SOTTO IL VIADOTTO

ANNO: 2014

PROGETTO DI RECUPERO URBANO

POSIZIONE: ROMA

PARTNER: RENZO PIANO G124
                   MUNICIPIO III DI ROMA CAPITALE
                   ASSESSORATO ALLA TRASFORMAZIONE URBANA
                   PROGETTO EUROPEO TUTUR
                   INTERAZIONI URBANE
                   

www.greenapsi.com

Un progetto promosso dal Comune di Roma nell'ambito del progetto europeo TUTUR e realizzato da FFFLNG + Renzo Piano G124 in collaborazione con Interazioni Urbane

"Un vuoto urbano trasformato in un nuovo spazio urbano a servizio dei cittadini"

Lo spazio abbandonato sotto il viadotto ha una superficie di circa 20.000 metri quadrati. Tre strutture in calcestruzzo passano sopra questo luogo: le corsie carrabili del viadotto e lo spazio abbandonato dei binari che non sono mai stati posati. A questo scopo, scale e rampe sono state realizzate per accedere alle banchine del tram. Queste strutture non sono mai state completate e sono ora in condizioni di degrado assoluto e di abbandono. Lo spazio tra i pilastri del viadotto sembra essere un luogo inutile, pericoloso e inaccessibile.

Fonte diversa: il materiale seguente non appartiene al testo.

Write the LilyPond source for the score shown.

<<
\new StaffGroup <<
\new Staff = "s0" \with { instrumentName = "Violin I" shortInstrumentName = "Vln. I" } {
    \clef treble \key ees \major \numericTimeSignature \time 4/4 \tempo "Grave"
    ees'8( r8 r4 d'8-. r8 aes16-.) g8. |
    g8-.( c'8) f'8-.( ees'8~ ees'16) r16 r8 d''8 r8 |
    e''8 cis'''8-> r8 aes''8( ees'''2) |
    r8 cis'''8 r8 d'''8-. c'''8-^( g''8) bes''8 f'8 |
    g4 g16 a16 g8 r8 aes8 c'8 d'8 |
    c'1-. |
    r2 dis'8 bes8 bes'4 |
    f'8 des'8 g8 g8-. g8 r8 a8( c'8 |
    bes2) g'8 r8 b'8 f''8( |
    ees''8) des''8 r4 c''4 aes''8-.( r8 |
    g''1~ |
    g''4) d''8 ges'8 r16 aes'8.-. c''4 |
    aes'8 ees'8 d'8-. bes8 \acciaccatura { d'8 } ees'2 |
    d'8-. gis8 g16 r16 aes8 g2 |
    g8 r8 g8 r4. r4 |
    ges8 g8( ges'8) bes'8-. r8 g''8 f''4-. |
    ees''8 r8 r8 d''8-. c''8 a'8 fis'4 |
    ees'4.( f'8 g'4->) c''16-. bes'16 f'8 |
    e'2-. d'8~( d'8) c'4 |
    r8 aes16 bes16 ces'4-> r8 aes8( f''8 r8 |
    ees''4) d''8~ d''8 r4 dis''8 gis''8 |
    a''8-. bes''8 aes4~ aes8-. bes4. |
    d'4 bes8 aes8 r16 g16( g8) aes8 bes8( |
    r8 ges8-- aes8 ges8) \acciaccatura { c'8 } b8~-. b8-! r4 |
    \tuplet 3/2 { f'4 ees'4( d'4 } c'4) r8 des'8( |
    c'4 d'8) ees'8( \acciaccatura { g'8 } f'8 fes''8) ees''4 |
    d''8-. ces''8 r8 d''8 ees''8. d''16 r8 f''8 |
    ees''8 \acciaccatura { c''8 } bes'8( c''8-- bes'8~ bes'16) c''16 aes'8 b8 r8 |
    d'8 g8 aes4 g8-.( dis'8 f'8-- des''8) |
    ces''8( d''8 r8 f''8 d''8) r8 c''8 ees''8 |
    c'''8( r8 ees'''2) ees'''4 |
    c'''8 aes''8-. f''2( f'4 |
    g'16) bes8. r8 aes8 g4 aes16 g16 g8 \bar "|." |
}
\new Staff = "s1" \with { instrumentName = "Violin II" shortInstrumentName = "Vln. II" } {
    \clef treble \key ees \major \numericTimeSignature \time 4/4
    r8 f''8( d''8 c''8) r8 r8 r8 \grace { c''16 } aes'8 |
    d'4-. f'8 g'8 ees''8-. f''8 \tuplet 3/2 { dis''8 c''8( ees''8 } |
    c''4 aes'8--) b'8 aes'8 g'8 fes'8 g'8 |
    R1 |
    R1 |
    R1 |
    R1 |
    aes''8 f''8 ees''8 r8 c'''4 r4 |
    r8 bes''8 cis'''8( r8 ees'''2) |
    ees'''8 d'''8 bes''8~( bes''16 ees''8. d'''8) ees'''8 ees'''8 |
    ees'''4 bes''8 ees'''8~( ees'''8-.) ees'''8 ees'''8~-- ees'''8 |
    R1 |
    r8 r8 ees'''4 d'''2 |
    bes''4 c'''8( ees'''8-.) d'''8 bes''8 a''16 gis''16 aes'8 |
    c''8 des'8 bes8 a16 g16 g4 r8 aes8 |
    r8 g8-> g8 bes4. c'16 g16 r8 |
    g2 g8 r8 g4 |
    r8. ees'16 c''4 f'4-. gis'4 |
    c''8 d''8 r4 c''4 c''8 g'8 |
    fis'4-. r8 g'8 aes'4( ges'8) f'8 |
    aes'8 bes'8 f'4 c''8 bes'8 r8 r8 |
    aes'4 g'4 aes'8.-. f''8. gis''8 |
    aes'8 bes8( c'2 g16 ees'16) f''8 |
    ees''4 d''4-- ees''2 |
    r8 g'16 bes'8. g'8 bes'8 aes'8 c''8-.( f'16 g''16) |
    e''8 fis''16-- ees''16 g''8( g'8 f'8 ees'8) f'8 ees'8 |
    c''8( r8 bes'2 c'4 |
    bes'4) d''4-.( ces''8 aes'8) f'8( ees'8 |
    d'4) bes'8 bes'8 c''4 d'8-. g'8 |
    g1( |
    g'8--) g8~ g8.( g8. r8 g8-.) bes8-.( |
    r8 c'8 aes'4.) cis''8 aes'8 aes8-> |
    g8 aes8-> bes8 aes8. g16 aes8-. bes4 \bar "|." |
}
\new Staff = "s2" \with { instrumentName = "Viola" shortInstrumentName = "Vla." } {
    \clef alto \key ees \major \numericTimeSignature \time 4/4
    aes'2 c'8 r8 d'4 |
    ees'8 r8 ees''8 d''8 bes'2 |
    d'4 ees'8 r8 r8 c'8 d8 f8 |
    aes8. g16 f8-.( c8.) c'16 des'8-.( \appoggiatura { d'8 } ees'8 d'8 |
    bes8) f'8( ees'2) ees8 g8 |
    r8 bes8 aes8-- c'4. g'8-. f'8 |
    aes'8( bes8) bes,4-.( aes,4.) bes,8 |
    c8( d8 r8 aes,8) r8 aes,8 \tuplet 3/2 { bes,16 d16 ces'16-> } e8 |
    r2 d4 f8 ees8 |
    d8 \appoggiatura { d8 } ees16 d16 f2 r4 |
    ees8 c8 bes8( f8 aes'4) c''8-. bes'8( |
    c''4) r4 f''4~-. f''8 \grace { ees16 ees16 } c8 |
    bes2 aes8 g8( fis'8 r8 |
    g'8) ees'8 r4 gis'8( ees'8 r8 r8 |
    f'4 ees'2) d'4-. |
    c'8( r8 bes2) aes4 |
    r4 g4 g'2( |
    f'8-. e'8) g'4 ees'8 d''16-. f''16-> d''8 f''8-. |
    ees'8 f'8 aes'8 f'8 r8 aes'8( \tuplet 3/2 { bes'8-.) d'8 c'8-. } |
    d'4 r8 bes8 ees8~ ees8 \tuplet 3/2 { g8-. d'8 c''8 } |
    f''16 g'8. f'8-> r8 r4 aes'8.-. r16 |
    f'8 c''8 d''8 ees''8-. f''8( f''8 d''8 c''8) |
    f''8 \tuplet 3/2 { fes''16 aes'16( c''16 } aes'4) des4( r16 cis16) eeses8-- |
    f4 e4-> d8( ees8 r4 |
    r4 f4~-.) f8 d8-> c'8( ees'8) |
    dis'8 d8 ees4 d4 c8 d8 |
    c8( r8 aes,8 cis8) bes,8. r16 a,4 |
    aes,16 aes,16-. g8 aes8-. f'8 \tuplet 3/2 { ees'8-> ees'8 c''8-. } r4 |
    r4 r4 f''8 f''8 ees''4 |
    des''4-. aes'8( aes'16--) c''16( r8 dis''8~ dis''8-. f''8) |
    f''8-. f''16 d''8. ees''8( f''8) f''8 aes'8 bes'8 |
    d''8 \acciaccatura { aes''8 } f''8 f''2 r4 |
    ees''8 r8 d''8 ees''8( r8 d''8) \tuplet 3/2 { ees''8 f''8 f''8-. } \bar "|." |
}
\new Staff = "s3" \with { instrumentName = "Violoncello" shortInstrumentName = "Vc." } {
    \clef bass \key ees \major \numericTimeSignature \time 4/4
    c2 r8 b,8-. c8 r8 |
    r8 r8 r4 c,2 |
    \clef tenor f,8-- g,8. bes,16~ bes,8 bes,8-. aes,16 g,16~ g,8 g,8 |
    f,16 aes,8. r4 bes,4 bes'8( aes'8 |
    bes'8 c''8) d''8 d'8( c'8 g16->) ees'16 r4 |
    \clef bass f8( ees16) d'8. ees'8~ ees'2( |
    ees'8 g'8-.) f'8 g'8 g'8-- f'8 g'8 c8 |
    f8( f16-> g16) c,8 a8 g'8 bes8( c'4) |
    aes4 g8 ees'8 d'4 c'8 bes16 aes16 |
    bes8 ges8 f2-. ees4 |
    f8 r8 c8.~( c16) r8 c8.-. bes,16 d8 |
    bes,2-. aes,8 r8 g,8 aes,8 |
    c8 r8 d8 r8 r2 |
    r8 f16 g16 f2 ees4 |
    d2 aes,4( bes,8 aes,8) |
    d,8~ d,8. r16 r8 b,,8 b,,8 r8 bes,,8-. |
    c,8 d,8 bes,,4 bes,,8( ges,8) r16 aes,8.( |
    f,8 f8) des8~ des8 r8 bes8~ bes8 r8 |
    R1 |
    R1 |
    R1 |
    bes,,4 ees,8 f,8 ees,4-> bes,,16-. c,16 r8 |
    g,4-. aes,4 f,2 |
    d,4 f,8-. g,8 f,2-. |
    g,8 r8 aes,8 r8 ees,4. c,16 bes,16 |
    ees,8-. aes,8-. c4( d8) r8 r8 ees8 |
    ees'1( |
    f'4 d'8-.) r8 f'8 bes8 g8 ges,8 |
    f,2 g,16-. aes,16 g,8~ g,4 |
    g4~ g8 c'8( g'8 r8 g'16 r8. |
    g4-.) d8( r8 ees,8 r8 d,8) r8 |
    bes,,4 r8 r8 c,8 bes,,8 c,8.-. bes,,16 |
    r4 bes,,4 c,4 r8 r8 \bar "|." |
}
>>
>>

Il progetto si basa sull'auto-costruzione con materiali di recupero, al fine di restituire una funzione ed un utilità a quella che doveva essere una stazione, restituendo ai cittadini una nuova area urbana vivibile.
E' un progetto low-cost composto da:
- Una nuova piazza urbana realizzata con materiali riciclati, con una superficie di circa 200 metri quadrati in pallet di legno;
- Due container metallici;
- Un sentiero di ghiaia con arredi e giochi per bambini allestiti con pneumatici di scarto e vernice;

L'idea era di ricollegare questo spazio alle rampe e scale esistenti, ripristinando un collegamento diretto con la parte abbandonata del viadotto. Dopo la pulizia e la messa in sicurezza della zona, è stato preparato lo spazio per l'inserimento dei pallet e dei container. Il cantiere è durato circa due settimane, dagli scavi, alle lavorazioni in legno fino alla pittura e vi ha partecipato in maniera attiva la cittadinanza grazie, soprattutto, ai workshop organizzati da Interazioni Urbane. Dopo la costruzione, il gruppo di lavoro (FFFLNG + Renzo Piano G124) ha organizzato e promosso eventi culturali in collaborazione con le associazioni locali. Mostre, spettacoli teatrali, concerti dal vivo hanno presentato il nuovo spazio urbano ai cittadini, riaprendo il dibattito sulla vita nelle periferie.